Silvey I am truely of the mad resinator catagory I do the foam with no >>>NO GLASS!!! lam resin tinted on the foam then another color catalized and perhaps a third or more…Then…dunt dun ta daaaa I hotcoat the foam painted with lam resin with clear resin …allow to crisp up and then sand before laminating for the first time with fiberglass cloth…to the contemporary glassing tech this is maddness,and yes I admit I am mad…but my boards arre often stronger for this attention to reinforcement detailed coloring,the after laminating tinting of the overlap is an exploration in coloration maddness that I also suffer with great glee… the result is numerable sanding steps added to the construction plan,not suitable for production style wannabees or big shopasaurus keep the price down competitors…ambrose…Hope this helps
Ben (or others doing foam tints),
On the tail of your board in the pic, when you pulled they tape, does a ridge (resin ridge) form that needs to prepped before laminating?
That is; when say doing a deck color with the rails/bottom left untreated, does a ridge develop that needs to be sanded?
Thanks,
HerbB
ambrose–let me get this right—you tint the foam, then hotcoat and sand then laminate then hotcoat and sand. (Wow…does anyone else do this?) Sounds like an amazing way of making a very strong board - how much weight does this add do you think?
Just a thought but could you reduce the glass weight (or no of layers) using this method and keep the strength?..Naturally I expect Ambrose - - you like the extra weight
yep.yep yep and nope nobody in their right mind would ever do somthing that would make a board stronger if it added a pound maybe two pounds. The collective mind is lightweight fixated,bless their hearts,they love talking about repair of their low durability equiptment…ambrose…llittle weight in a wind is a good thing
Hey Silverback,
Attached are pictures of my version of a Pollock board. It’s a 7’1" Big Guy Tri shaped from a 7’3"R. I put my color in the lam. This is what I did:
In 3 separate containers I mixed 100 ccs of lam in red, blue, and yellow (I will put a dash of white in next time). I prepared, sans cat, a conventional batch of clear lam too (I forget how much - I lost my log book I catalyzed and drizzled carefully first the blue, then the red, and finally yellow - try to drizzle only the necessary amount that will saturate the cloth without leaving puddles and hold up the lap in order to properly and crisply saturate that, too.
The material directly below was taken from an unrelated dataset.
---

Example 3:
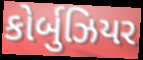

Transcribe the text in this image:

Wait a deep breath or two (allows the colors to set in the cloth), then catalyze and finish the lam with clear initially running the squeegee as much as possible in the directions of the drizzled colors (i.e. stringer to rail - this minimizes blending/smudging, unlike the rails in the foto). It’s surprising how much of the color stays put once you start laminating with your clear batch.
Maxwell
It is difficult to lay aside a confirmed passion.
~ Catullus ~
Ben (or others doing foam tints),
On the tail of your board in the pic, when you pulled they tape, does a ridge (resin ridge) form that needs to prepped before laminating?
That is; when say doing a deck color with the rails/bottom left untreated, does a ridge develop that needs to be sanded?
Thanks,
HerbB
I do not use tinted resin. The foam tints I do are done with a squeegee and thick acrylic paint not resin. so there isn’t a resin ridge to begin with. I just squeegee the thick paint into the foam. one big stroke on each section. you only get once chance to lay the paint and squeegee,
Ben
Hey Shipman – what kind of squegee do you use and do you spray a covering of clear acrylic before laminating?